Estas manifestações bastante incisivas parecem não encontrar respaldo na realidade circundante. A não ser que seja de conhecimento reservado a poucos militares, não constitui fato notório a atividade partidária no interior da caserna. Vale lembrar que as relações dos servidores fardados com os partidos políticos desde há muito tempo encontram-se devidamente regulamentadas, e pelo que se sabe ela vem sendo obedecida na íntegra. Cabe destacar também que é desconhecido o assédio dos partidos a militares na porta dos quartéis.

Nossa história registra algumas ocasiões específicas em que aconteceu um marcante envolvimento de militares com partidos. Talvez a primeira delas diga respeito à Guerra do Paraguai. Naquela conflagração, comandantes inscritos em partidos políticos concederam privilégios aos que neles eram filiados. Segundo consta, este acontecimento contribuiu para dificultar o processo decisório e a escolha de estratégias de combate, mas não impediu a consecução da vitória. Vale lembrar, entretanto, que nesta época nosso Exército era muito carente em tudo, principalmente de organização. No momento atual as Forças Armadas se encontram bem estruturadas, as funções se pautam pelo critério da meritocracia e não há nenhuma hipótese de guerra convencional.

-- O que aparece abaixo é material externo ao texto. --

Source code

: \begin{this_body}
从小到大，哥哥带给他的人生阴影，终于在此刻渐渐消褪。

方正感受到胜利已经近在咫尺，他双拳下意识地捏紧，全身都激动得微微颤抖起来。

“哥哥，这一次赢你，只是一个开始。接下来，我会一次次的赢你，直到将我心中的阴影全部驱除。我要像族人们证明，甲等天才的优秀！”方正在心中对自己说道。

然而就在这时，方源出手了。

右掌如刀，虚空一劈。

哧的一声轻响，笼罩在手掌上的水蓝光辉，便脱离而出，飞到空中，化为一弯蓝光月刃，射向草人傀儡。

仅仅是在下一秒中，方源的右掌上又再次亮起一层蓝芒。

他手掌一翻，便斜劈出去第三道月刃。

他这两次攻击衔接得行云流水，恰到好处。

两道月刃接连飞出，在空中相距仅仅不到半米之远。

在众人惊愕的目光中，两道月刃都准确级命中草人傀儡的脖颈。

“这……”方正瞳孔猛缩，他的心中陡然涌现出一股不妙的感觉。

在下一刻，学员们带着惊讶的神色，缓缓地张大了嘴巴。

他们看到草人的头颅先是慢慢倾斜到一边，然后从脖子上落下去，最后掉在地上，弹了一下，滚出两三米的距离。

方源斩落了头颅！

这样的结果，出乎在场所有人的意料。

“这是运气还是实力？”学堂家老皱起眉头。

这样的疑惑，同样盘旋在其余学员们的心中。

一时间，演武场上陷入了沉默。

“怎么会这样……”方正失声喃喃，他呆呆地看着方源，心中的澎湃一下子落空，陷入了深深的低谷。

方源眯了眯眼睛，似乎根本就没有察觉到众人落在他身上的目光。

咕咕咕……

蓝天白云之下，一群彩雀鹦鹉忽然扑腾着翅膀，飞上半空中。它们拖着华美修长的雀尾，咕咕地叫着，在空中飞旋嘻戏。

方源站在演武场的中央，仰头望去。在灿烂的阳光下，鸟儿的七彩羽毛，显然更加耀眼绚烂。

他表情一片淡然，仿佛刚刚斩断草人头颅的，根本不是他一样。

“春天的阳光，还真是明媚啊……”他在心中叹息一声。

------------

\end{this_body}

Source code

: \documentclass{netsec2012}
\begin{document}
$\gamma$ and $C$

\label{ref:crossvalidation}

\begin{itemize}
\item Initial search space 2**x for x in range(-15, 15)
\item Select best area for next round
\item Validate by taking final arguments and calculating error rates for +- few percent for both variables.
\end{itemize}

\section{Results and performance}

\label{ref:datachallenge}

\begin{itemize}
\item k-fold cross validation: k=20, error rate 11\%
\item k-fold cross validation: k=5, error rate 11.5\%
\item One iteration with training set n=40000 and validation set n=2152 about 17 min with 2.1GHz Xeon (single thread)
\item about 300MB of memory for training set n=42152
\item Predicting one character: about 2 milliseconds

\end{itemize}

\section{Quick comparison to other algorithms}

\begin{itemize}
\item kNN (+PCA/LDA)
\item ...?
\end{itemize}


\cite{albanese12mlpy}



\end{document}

Outra ocasião despontou na década de 60 do século passado, logo após a aplicação do golpe que instituiu o regime antidemocrático no país. Com efeito, em tal momento de nossa história foi criado o partido Aliança Renovadora Nacional. Observe-se que sua geração se deu por meio de um ato institucional com a finalidade de proporcionar sustentação política à ditadura civil-militar emergente, a qual conseguiu ser concretizada.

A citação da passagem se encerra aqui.